Text to read:
Indigenous Education (Targeted Assistance) Amendment Bill 2011

Bills Digest 146 2010–11

WARNING:
This Digest was prepared for debate. It reflects the legislation as introduced and does not canvass subsequent amendments. This Digest does not have any official legal status. Other sources should be consulted to determine the subsequent official status of the Bill.

Marilyn Harrington
Social Policy Section
21 June 2011

CONTENTS
Purpose
Background
Financial implications
Key provisions

 


Date introduced:  26 May 2011
House:  House of Representatives
Portfolio:  School Education, Early Childhood and Youth
Commencement:  Royal Assent

Links: The links to the Bill, its Explanatory Memorandum and second reading speech can be found on the Bill's home page, or through http://www.aph.gov.au/bills/. When Bills have been passed and have received Royal Assent, they become Acts, which can be found at the ComLaw website at http://www.comlaw.gov.au/.

Purpose

The Indigenous Education (Targeted Assistance) Amendment Bill 2011 (the Bill) proposes to amend the Indigenous Education (Targeted Assistance) Act 2000 (the IETA) as follows:

  • to extend funding, amounting to $133.5 million, for non-ABSTUDY payments for the calendar year 2013 (this funding will be available for expenditure until 30 June 2014). Non-ABSTUDY payments include funding for a number of Indigenous school programs. By extending this funding, the Bill will align the payment period under the IETA with other legislation and agreements which provide funding for school education. It is anticipated that this measure will consequently facilitate the implementation of any changes to Indigenous school education programs that may occur as a result of the Government’s Review of Funding for Schooling[1] and
  • to reduce by $157.7 million, in net terms, the appropriations for non-ABSTUDY payments to fund other previously-agreed government policies and initiatives (the details of which are provided in the Key Issues section of this Bills Digest), and

The above-mentioned transfer of funding will include $3.38 million for the Batchelor Institute of Indigenous Education (the Batchelor Institute) for the years 2012 and 2013. This funding will be transferred to the Other Grants program under the Higher Education Support Act 2003 (the HESA). By doing so, all funding for the Batchelor Institute will be provided under the one Act. This measure will also, consequently, involve the amendment of the HESA.

Required task 1:
According to the digest, on what date was the Bill introduced?
Required task 2:
In the digest, copy the passage from "Links: The links" to "website at http://www.comlaw.gov.au/.", swapping "home page" for "web page".
The records below come from a separate source.

Material supplied:
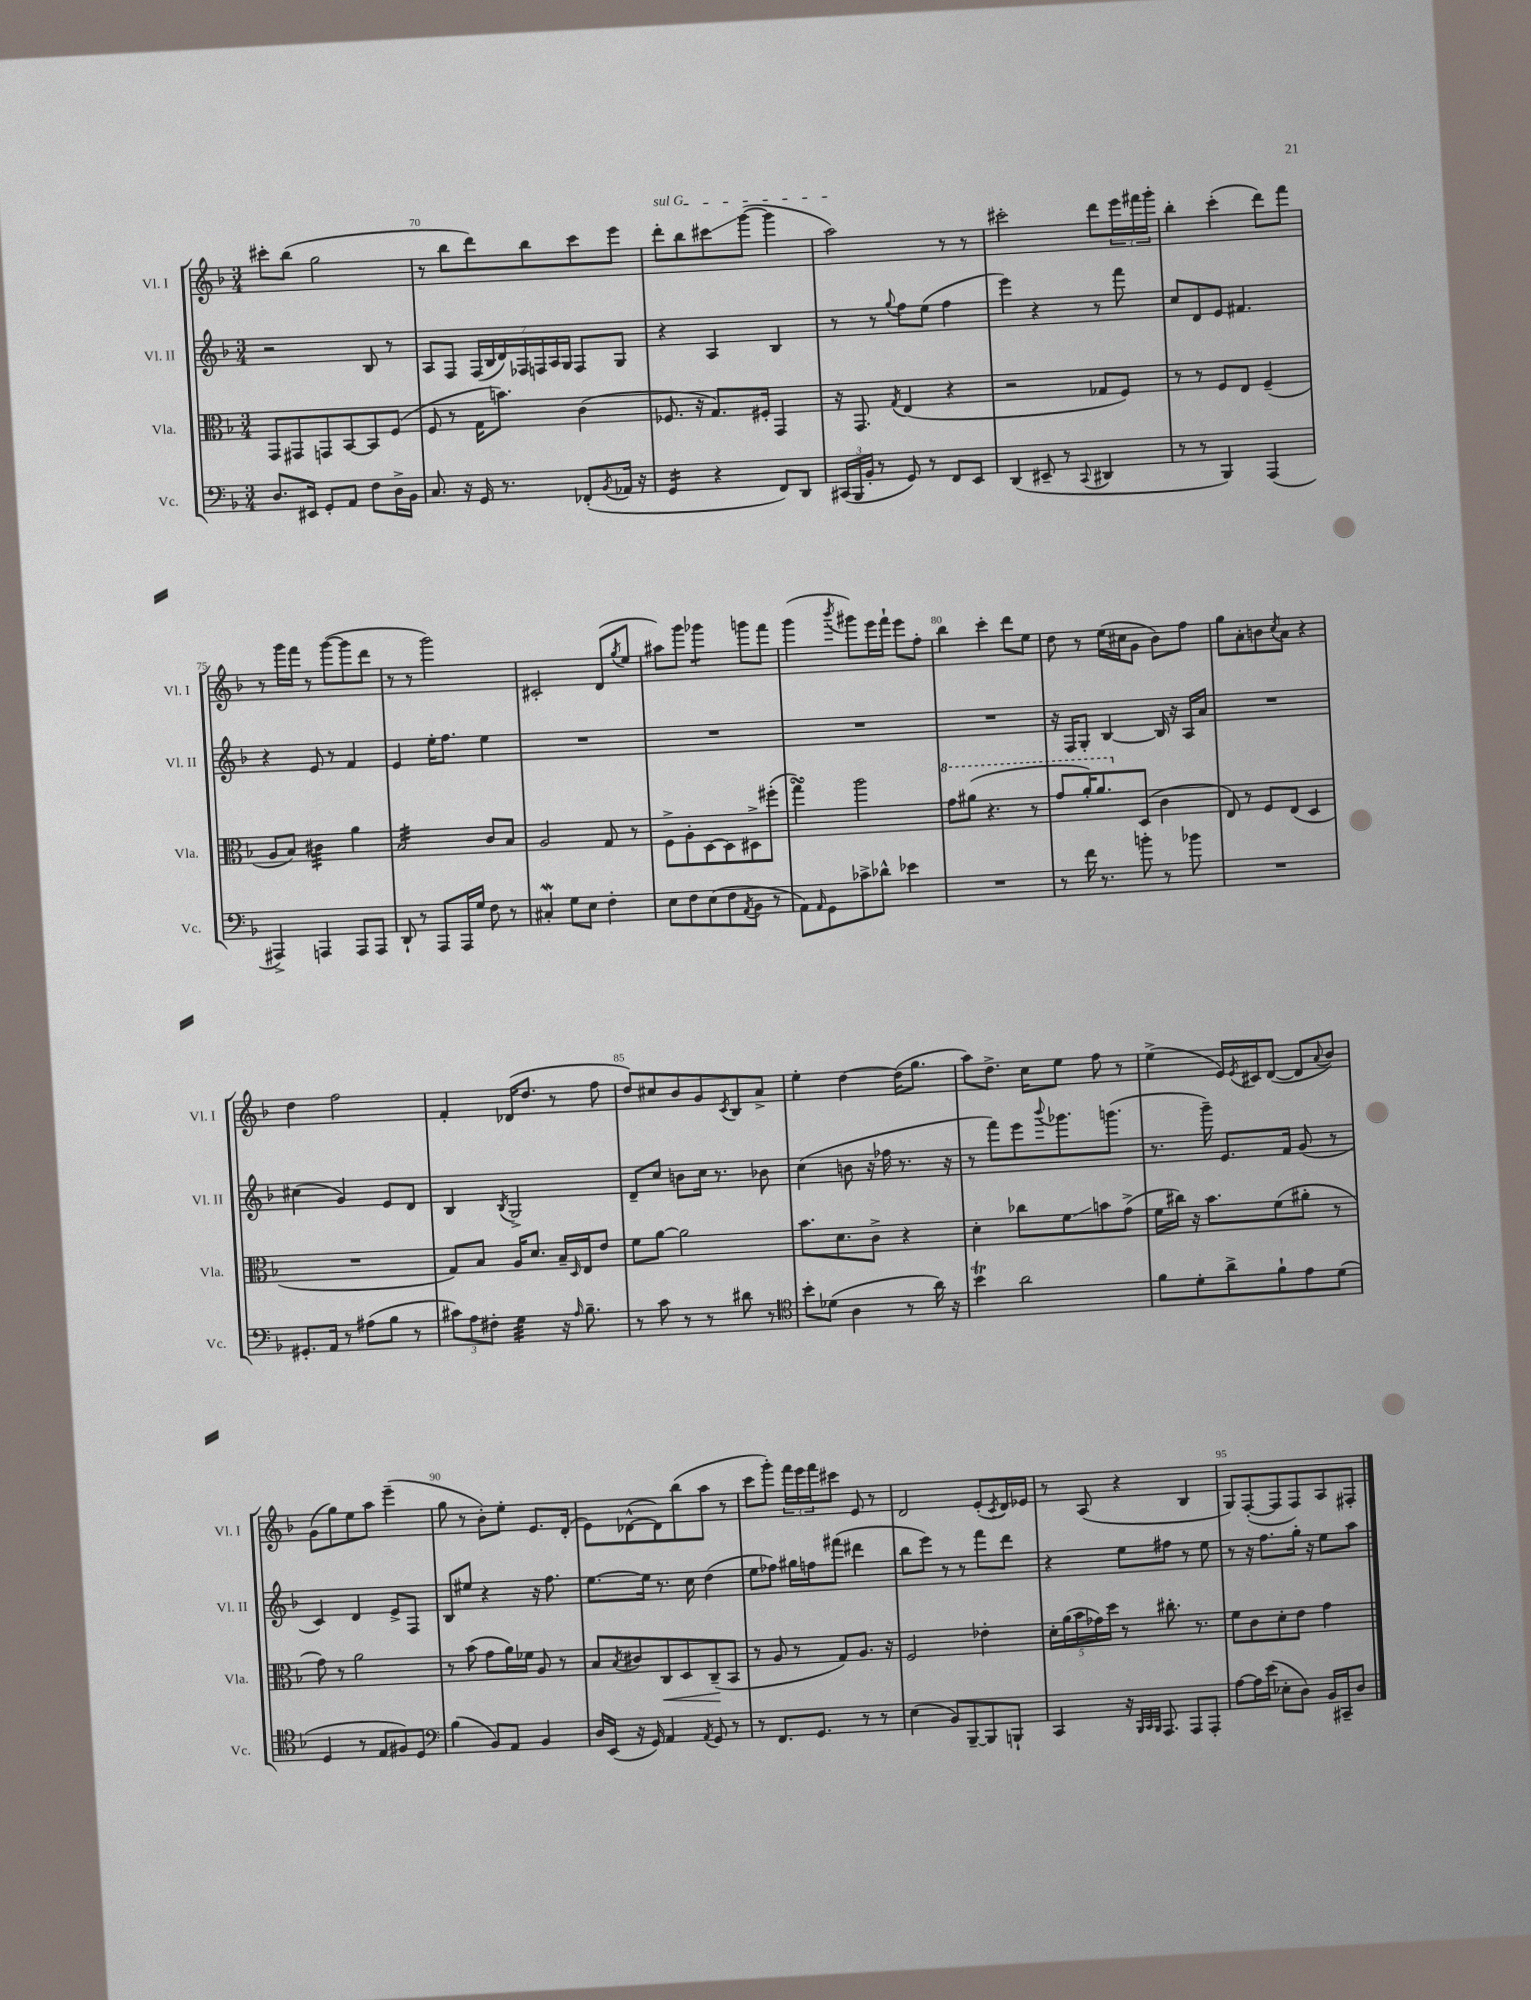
<<
\new StaffGroup <<
\new Staff = "s0" \with { instrumentName = "Vl. I" shortInstrumentName = "Vl. I" } {
    \clef treble \key f \major \numericTimeSignature \time 3/4
    cis'''8-. bes''8( g''2 |
    r8 bes''8 d'''8) bes''8 c'''8 e'''8 |
    \once \override TextSpanner.bound-details.left.text = \markup { \italic "sul G" } d'''8-.\startTextSpan bes''8 cis'''8\glissando g'''8~( g'''4 |
    a''2\stopTextSpan) r8 r8 |
    cis'''2-. d'''8 \tuplet 3/2 { e'''16 fis'''16 g'''16-. } |
    bes''4-. c'''4-.( d'''8) f'''8 |
    r8 g'''16 f'''16 r8 g'''8~( g'''8 d'''8 |
    r8 r8 g'''2) |
    cis'2-. d'8( \acciaccatura { g''8 } e''8 |
    ais''8) g'''8 ges'''4:8 g'''8 f'''8 |
    g'''4( \acciaccatura { bes'''8 } gis'''8) e'''16 f'''16-! e'''8 f''8-. |
    bes''4 c'''4-. d'''8 e''8 |
    d''8 r8 e''16( cis''16 g'8 bes'8) f''8 |
    g''8 a'8-. b'8 \acciaccatura { c''8 } a'8 r4 |
    d''4 f''2 |
    f'4-. des'16( d''8. r8 f''8 |
    d''8) cis''8 bes'8 g'8 \acciaccatura { c'8 } bes8 a'8-> |
    e''4-. d''4~ d''16( g''8. |
    a''8) d''8.-> c''16 e''8 f''8 r8 |
    e''4->( e'16) \acciaccatura { e'8 } cis'16 d'8~( d'8 \appoggiatura { a'8 } bes'8) |
    g'8( g''8) e''8 a''8 e'''4--( |
    g''8 r8 bes'8-.) e''8-. e'8. d'16-.( |
    e'8) des'8~-^( des'8) bes''8( a''8 r8 |
    c'''8 g'''8-.) \tuplet 3/2 { f'''16 e'''16 f'''16 } cis'''8 e'8 r8 |
    d'2 e'8-.( \acciaccatura { c'8 } d'16) ees'16 |
    r8 a8( r4 bes4 |
    g8) f8~-.( f8 f8) a8 fis8-. \bar "|." |
}
\new Staff = "s1" \with { instrumentName = "Vl. II" shortInstrumentName = "Vl. II" } {
    \clef treble \key f \major \numericTimeSignature \time 3/4
    r2 bes8 r8 |
    a8 f8 \tuplet 7/4 { f16( bes16 d'16) fes16 f16 a16 g16 } f8 g8 |
    r4 a4 bes4 |
    r8 r8 \appoggiatura { g''8 } f''8 e''8( f''4 |
    e'''4) r4 r8 f'''8 |
    c''8 d'8 e'8 fis'4. |
    r4 e'8 r8 f'4 |
    e'4 e''16-. f''8. e''4 |
    R2. |
    R2. |
    R2. |
    R2. |
    r16 f16 g8-. bes4~ bes16 r16 a16 a'16 |
    R2. |
    cis''4( g'4) e'8 d'8 |
    bes4 \acciaccatura { bes8 } g2-> |
    d'8-- c''8 b'8 c''16 r8. bes'8 |
    c''4( b'8 r16 fes''16 r8. r16 |
    r8 f'''8) e'''8 \appoggiatura { bes'''8 } ges'''8. g'''8.( |
    r8. g'''16--) e'8. f'16 g'8( r8 |
    c'4) d'4 e'8-> f8 |
    bes8 eis''8 r4 r16 f''8. |
    e''8.~ e''16 r8. c''16 d''4( |
    e''8 fes''8) gis''16 f''16 fis'''8( dis'''4 |
    bes''8 e'''8) r8 r8 f'''8 d'''8 |
    r4 e''8 fis''8 r8 e''8 |
    r8 r16 f''8. g''16-. r16 e''8 a''8 \bar "|." |
}
\new Staff = "s2" \with { instrumentName = "Vla." shortInstrumentName = "Vla." } {
    \clef alto \key f \major \numericTimeSignature \time 3/4
    g,8 gis,8 g,8 bes,8~ bes,8 f8( |
    f8 r8 g16 b'8.) c'4( |
    fes8. r16 g8.) fis16-. g,4 |
    r16 g,8. \acciaccatura { g8 } e4( r4 |
    r2 ges8 f8) |
    r8 r8 f8 e8 f4--( |
    a8 bes8) cis'4:32 a'4 |
    bes2:32 c'8 bes8 |
    a2 g8 r8 |
    f8-> a8-. d8~ d8 dis8-> fis''8-.( |
    g''4\turn) a''2 |
    \ottava #1 g''8 ais''8( r4. r8 |
    g''8 a''16-.) a''8. \ottava #0 d8( c'4 |
    e8) r8 f8 e8( d4 |
    R2. |
    g8) bes8 a16 d'8. bes16-- \grace { d16 } e16 e'8 |
    f'8 a'8~ a'2 |
    bes'8. d'8. c'8-> r4 |
    d'4-. ces''8 f'8\glissando b'8 g'8->( |
    f'16 cis''16) r16 bes'8. f'8( ais'8-. r8 |
    g'8) r8 a'2 |
    r8 bes'8( g'8 a'16) fes'16 a8 r8 |
    bes8 \acciaccatura { bes8 } cis'8 c8\< d8 c8--\!( bes,8 |
    r8 a8 r8 g8) a8. r16 |
    f2 ees'4-. |
    \tuplet 5/4 { d'16-. a'16( bes'16 ges'16) d''16 } r8 cis''8.-. r8. |
    f'8 c'8 d'8-. e'8 g'4 \bar "|." |
}
\new Staff = "s3" \with { instrumentName = "Vc." shortInstrumentName = "Vc." } {
    \clef bass \key f \major \numericTimeSignature \time 3/4
    d8. eis,16 g,8-. a,8 f8 d16-> bes,16 |
    c8. r16 g,16 r8. fes,8-.( \acciaccatura { bes,8 } aes,16 r16 |
    g,4:16 r4 f,8) d,8 |
    \tuplet 3/2 { cis,16( bes,,16 bes,16-. } r8 g,8) r8 f,8 e,8 |
    d,4( eis,8-- r8 \appoggiatura { c,8 } dis,4 |
    r8 r8 bes,,4) a,,4( |
    ais,,4->) a,,4 a,,8 a,,8 |
    d,8-! r8 a,,8 a,,16 g16 f8 r8 |
    cis4-.\mordent g8 e8 f4-. |
    e8 f8 e8( f8 \acciaccatura { a,8 } bes,8 r8 |
    a,8) \grace { a,16 } g,8 ces'8-> des'8-^ ees'4 |
    R2. |
    r8 f'16 r8. b'8-. r8 bes'8 |
    R2. |
    gis,8.-. a,16 r8 ais8( bes8 r8 |
    \tuplet 3/2 { cis'8) a8 fis8-. } g4:32 r16 \grace { a16 } bes8.-- |
    r8 c'8 r8 r8 dis'8 r8 |
    \clef tenor bes'8-. des'8( a4 r8 a'16) r16 |
    bes'4\trill a'2 |
    f'8 d'8-. a'8-> f'8-! e'8 d'8( |
    d4 r8 e8 fis8) d8 |
    \clef bass bes4( bes,8) a,8 bes,4 |
    d16 e,16( r16 g,16) a,4 \acciaccatura { a,8 } g,8 r8 |
    r8 f,8. g,8. r8 r8 |
    e4( bes,8) bes,,8~-- bes,,8 b,,8-! |
    c,4 r16 \grace { bes,,32 c,32 bes,,32 } a,,8. a,,8 a,,8-. |
    a8~ a16 e'16( ees8-. d8) bes,16 cis,16-- d8 \bar "|." |
}
>>
>>
\layout { \context { \Score currentBarNumber = #69 \override BarNumber.break-visibility = ##(#f #t #t) barNumberVisibility = #(every-nth-bar-number-visible 5) } }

Finished answer 1:
26 May 2011

Finished answer 2:
Links: The links to the Bill, its Explanatory Memorandum and second reading speech can be found on the Bill's web page, or through http://www.aph.gov.au/bills/. When Bills have been passed and have received Royal Assent, they become Acts, which can be found at the ComLaw website at http://www.comlaw.gov.au/.